Prostate-related C2 gene sets clearly demonstrated highest H-score values and sufficient statistical significance (Table 1, Figure 2A), as well as data stratification (Figure 2B), which is expected for prostate cancer as opposed to control contrast. Gene sets not attributed to prostate cancer-related processes did not achieve statistically significant p-values (Table 1).
H-scores for the PAM50 signature were evidently higher for all datasets in the second case study than those for random gene sets for the same datasets (Figure 3, Figure 2C). This implies that the PAM50 signature exhibits a high stratification quality for various breast cancer subtypes samples. PAM50-delivered H-scores also demonstrated highly statistically significant p-values (Table 2).
GEO Accession | Sample size | Groups in dataset | H-score | p-value |
---|---|---|---|---|
GSE58135 | 168 | 6 | 0.772 | 7e-4 |
GSE62944 | 1067 | 5 | 0.8892 | 0.0003 |
GSE48216 | 46 | 3 | 0.8567 | 0.0003 |
GSE80333 | 10 | 3 | 0.9765 | 0.0003 |
In the third case study, various DGE approaches resulted in gene sets that delivered significantly different H-scores (Figure 4). For this dataset, edgeR provided a signature with the best quality score, while DESeq2 still demonstrated a higher separation quality than that of random signatures. Genes with the highest variance showed lower scores compared to random gene sets. This result stresses the importance of the Hobotnica procedure to evaluate the quality of a particular DGE analysis.
Table 3 contains the result H-scores and the corresponding p-values for differential methylation signature validation.
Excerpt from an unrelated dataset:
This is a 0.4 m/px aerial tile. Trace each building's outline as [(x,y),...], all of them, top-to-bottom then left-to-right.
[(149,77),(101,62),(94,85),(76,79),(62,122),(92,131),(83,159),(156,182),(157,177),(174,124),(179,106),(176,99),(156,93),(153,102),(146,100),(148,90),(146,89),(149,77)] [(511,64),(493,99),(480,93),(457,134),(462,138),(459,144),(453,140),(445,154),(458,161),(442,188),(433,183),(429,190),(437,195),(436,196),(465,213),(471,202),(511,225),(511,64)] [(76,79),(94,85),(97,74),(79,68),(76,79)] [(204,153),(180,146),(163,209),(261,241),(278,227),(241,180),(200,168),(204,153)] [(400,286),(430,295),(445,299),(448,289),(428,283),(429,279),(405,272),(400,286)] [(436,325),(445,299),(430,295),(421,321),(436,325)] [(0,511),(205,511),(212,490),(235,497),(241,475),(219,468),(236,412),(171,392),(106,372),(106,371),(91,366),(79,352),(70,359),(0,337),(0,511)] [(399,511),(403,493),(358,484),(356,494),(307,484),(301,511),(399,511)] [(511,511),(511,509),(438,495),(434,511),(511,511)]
H-score values are close to 1, and the p-values are less than 0.05 for all tested datasets. The distributions of Hscores obtained from 100000 random signatures of the same length that were used for p-value calculation are shown in Figure 5. Figure 5 displays MDS plots based on submatrices that include only differential methylation signature sites.
GEO Accession | Unmutated sample size | Mutated sample size | H-score | p-value |
---|---|---|---|---|
GSE136724 | 22 | 7 | 0.9586 | 9.9999e-06 |
GSE143411 | 8 | 2 | 1 | 9.9999e-06 |
GSE144894 | 44 | 76 | 0.9551 | 9.9999e-06 |
Hobotnica was designed to quantitatively evaluate MFS quality through their ability for data stratification, based on their inter-sample distance matrices, and to assess the statistical significance of the results. We demonstrated that Hobotnica can efficiently estimate the quality of a molecular signature in the context of expression data.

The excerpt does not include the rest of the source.